Sorry, but that's my opinion.

therapyfirst (board certified since 1997)

Anonymous said...

quote:
"In concluding, the authors rightly lay the blame squarely in the lap of physicians, who have thus far been unwilling to bite the bullet and pay for their own medical education."

-----
In all these discussions, I don't recall seeing where this money will come from. Will insurance companies start paying for more than 15 minutes of "medication management" so that physicians can afford to pursue pharma-free education?

Why does everyone let the insurance companies off the hook? Why is no mention made of their mega-lobbies?

Anonymous said...

"But ever since psychology and analytic/dynamic psychiatry were tossed on the ash heap of history, and ruled out of court by biological psychiatry chairs that rule "academic" departments..."

---------
If the psychodynamic crowd had been willing to see gray--that is, that some neurocognitive disorders were being seriously undertreated due to their refusal to acknowledge brain science--they might have survived. Instead, they fought fought fought psychiatry's medical progress for years. In the process, I say they did vastly more harm than good, and so good-bye and good riddance.

Moreover, the pop-culture legacy they left behind, full of unproven theories and narcississtic projections, will continue to haunt our interpersonal relations, probably for generations.

It's downright creepy to look back and see what whacko theories were accepted as fact, without any study or debate. And see how many lives were wasted, even if a minority were helped.,

James M. La Rossa Jr. said...

You are on to compensation now, and whether psychiatrists are remunerated justly according to their advanced degrees and the important place in medicine in which they occupy. My opinion is NO -- you simply don't make enough money. But that is one man's opinion; just that. What I might be able to contribute to this conversation is a jumping-off point, so-to-speak.

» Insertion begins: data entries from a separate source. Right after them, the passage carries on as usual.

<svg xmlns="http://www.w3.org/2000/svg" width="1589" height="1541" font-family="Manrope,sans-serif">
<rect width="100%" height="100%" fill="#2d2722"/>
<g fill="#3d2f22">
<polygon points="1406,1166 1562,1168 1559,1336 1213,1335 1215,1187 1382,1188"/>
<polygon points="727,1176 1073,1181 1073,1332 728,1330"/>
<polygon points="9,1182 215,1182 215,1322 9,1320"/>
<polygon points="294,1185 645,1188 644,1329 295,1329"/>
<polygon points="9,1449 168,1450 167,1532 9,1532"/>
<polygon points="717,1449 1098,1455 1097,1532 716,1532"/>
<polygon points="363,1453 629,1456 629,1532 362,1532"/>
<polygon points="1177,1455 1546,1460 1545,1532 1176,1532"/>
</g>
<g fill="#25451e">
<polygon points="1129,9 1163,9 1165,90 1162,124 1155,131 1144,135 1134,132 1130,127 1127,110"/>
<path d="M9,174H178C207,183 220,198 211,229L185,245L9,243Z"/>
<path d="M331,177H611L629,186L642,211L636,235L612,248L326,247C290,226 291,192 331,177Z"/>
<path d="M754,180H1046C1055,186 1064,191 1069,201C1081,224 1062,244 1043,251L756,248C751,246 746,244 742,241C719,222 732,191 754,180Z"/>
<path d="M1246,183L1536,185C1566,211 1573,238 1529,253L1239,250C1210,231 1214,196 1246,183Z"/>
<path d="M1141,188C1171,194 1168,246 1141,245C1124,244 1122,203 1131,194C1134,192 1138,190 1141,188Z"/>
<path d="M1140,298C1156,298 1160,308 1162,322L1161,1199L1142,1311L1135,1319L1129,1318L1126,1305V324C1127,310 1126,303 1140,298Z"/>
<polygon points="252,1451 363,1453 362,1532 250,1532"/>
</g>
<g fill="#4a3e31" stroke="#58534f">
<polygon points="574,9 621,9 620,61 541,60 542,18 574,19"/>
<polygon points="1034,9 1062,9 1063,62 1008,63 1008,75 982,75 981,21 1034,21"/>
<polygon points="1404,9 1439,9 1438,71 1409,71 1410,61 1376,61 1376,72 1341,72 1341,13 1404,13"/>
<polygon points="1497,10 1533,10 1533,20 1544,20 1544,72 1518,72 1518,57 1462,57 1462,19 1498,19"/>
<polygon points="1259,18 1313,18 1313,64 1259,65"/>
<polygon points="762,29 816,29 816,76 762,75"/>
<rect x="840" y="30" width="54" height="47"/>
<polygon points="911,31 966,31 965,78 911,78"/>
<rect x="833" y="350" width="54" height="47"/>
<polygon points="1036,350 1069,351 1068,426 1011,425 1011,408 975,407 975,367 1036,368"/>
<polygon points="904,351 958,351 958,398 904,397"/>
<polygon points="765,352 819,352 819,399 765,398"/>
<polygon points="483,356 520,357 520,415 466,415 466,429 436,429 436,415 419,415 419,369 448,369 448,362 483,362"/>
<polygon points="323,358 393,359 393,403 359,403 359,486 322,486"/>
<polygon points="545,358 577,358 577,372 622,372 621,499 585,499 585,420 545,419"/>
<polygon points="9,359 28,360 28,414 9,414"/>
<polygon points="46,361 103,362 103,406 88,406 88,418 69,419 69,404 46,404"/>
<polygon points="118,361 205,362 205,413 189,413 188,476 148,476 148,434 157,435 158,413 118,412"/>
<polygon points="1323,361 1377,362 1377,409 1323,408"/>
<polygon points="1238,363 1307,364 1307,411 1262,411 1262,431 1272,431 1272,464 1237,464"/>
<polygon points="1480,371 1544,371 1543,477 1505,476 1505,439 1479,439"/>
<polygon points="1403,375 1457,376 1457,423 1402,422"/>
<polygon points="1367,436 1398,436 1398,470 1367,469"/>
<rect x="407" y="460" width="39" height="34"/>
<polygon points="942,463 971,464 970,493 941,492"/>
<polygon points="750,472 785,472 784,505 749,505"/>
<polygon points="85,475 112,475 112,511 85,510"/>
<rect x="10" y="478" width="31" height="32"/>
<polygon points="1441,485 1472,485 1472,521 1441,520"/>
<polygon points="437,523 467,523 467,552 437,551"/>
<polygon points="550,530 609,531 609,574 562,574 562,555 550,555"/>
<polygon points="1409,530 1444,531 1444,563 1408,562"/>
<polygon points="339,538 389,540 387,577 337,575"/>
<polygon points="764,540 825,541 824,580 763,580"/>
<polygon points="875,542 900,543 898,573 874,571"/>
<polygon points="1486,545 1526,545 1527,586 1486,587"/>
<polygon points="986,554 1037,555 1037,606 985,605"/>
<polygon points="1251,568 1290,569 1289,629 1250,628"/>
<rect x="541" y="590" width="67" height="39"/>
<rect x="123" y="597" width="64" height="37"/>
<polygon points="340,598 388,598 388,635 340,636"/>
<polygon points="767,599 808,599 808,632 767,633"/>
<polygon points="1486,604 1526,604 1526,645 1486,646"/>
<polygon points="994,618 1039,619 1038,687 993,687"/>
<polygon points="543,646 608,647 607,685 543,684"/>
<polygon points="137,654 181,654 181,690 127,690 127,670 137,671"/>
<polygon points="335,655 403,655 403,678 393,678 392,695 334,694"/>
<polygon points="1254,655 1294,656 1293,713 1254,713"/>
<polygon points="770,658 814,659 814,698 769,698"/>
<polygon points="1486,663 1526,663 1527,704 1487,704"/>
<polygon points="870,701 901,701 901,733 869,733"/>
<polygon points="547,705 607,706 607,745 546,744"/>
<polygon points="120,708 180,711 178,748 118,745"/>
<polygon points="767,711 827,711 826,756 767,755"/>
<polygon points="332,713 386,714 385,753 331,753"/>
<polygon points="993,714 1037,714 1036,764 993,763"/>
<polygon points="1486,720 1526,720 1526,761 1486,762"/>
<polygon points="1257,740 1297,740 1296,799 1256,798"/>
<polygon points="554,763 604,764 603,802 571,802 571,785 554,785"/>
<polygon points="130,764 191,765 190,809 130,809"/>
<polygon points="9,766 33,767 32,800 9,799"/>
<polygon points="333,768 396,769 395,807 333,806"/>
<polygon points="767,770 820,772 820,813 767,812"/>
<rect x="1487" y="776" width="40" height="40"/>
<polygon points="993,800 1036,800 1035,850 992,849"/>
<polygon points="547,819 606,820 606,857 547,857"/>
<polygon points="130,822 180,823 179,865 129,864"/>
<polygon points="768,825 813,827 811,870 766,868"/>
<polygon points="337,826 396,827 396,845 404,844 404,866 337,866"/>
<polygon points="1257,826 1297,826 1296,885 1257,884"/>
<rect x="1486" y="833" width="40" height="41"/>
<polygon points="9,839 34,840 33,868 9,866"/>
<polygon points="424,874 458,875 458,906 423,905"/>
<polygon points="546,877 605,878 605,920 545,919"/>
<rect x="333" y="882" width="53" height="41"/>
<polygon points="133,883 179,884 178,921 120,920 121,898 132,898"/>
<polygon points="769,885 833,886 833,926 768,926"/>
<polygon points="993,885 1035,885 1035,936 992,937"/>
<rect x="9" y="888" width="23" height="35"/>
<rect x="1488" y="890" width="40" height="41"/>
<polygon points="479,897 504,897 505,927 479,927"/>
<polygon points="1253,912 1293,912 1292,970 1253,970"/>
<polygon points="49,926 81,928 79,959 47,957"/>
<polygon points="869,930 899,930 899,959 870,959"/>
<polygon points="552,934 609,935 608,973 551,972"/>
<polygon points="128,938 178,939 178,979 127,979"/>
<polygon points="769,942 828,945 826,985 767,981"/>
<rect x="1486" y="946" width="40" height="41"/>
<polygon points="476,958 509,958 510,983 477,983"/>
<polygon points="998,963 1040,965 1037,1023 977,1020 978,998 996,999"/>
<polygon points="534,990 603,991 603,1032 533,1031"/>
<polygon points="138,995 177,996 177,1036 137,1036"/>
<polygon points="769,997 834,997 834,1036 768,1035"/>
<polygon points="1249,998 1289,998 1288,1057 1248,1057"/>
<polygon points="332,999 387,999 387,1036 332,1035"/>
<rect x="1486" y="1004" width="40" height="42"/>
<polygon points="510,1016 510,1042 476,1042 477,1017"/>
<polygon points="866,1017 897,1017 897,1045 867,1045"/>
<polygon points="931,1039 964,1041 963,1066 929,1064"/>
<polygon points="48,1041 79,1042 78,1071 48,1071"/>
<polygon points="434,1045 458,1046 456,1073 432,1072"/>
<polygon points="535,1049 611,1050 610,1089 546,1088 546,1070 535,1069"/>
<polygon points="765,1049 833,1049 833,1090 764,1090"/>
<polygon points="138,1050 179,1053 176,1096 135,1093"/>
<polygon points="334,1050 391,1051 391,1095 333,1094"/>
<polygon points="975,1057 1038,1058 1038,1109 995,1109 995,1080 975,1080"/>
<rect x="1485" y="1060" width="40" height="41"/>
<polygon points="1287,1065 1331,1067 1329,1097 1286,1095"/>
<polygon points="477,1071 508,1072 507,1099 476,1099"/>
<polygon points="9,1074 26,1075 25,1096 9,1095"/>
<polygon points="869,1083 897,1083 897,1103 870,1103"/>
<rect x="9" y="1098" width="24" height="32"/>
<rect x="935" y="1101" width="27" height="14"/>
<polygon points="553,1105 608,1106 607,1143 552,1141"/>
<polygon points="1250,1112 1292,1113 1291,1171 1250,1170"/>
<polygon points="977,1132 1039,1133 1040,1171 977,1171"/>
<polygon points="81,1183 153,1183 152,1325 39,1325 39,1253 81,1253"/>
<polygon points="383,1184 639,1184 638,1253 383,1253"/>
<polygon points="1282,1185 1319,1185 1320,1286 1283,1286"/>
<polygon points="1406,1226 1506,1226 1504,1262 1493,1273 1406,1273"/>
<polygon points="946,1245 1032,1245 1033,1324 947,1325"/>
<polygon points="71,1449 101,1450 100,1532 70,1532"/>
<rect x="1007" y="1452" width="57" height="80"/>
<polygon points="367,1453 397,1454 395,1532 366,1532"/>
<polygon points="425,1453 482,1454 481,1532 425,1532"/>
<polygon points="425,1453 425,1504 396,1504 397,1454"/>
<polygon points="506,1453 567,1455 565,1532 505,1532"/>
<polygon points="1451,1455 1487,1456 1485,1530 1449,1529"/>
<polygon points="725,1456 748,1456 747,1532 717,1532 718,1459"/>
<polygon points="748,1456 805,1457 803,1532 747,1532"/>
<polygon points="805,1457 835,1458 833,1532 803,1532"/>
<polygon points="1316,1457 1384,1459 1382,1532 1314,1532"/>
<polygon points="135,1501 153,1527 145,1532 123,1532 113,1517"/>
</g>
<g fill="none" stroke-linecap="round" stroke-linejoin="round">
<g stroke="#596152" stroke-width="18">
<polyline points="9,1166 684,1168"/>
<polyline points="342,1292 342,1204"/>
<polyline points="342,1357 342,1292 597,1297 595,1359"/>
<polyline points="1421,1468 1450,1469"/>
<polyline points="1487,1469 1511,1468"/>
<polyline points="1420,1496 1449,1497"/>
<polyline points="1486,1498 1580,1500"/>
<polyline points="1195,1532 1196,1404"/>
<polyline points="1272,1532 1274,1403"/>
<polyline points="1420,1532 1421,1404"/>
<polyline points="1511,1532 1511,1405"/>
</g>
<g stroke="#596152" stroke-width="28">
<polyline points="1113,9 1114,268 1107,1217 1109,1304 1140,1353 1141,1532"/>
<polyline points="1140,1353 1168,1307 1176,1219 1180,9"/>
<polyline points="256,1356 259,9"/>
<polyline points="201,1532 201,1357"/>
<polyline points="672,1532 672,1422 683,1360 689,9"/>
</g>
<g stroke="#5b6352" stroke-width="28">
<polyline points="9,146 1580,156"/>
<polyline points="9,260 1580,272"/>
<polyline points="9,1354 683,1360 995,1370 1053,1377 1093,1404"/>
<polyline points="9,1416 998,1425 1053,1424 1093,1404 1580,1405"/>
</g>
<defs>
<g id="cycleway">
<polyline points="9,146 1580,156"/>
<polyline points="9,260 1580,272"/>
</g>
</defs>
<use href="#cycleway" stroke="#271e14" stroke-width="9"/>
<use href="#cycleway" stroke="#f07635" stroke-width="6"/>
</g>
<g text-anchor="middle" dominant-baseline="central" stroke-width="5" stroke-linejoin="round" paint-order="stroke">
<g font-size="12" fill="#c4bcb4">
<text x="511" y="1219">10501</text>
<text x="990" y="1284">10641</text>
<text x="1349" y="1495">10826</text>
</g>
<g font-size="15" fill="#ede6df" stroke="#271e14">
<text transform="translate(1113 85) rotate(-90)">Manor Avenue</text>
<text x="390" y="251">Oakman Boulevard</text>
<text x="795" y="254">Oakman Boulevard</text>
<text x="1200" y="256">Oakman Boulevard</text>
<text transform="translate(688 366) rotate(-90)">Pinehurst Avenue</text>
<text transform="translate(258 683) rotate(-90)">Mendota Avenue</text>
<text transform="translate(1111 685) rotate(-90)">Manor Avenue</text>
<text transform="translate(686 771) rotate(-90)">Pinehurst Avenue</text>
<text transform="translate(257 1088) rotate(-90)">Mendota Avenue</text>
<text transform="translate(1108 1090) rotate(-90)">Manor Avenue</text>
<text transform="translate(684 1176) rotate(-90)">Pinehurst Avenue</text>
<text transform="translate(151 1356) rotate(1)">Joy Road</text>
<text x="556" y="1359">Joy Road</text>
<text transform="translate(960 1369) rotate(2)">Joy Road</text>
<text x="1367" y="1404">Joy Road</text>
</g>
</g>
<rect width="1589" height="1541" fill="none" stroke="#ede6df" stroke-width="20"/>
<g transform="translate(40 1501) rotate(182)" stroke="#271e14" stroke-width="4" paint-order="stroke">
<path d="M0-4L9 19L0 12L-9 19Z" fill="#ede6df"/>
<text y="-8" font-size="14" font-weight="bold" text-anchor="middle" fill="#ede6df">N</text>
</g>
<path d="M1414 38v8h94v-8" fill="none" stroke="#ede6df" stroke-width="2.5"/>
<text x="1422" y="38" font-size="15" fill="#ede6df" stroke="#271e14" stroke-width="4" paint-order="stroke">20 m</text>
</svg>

In my capacity, I have reviewed the tax returns of a number of noted psychiatric thoughtleaders and can tell you that the breakdown of their income is, to the person, one-third academic/hospital salary, one-third private practice, and one-third pharmaceutical honoraria. How important that last third is ... you can take it from here my beleaguered friends.

Anonymous said...

With all due respect, Gina Pera, you do protest WAY too much. Of course analytic psychiatry over played their hand (and their jaded views and biases). Indeed, they ignored or at least downplayed the biological and neurological factors involved in many psychiatric disorders. To blame schizophrenia on "schizophrenogenic" mothers is just one example among many. But truly, the baby has been thrown out with the bath water. Biological ideology and hegemony (the symptom is the disease, and that's all we need to know folks)is doing just as much, if not more, harm to our patients now. And Ms. Pera, with all due respect, you do seem to have an ax to grind as your posts clearly seem to suggest that interpersonal factors (e.g. parenting, relational experiences in development) have NO influence on adult development or pathology. And have no role in treatment! And that is patently absurd. Really, you make a straw man's arguement. Read up on Harlow's monkey studies for Christ's sake!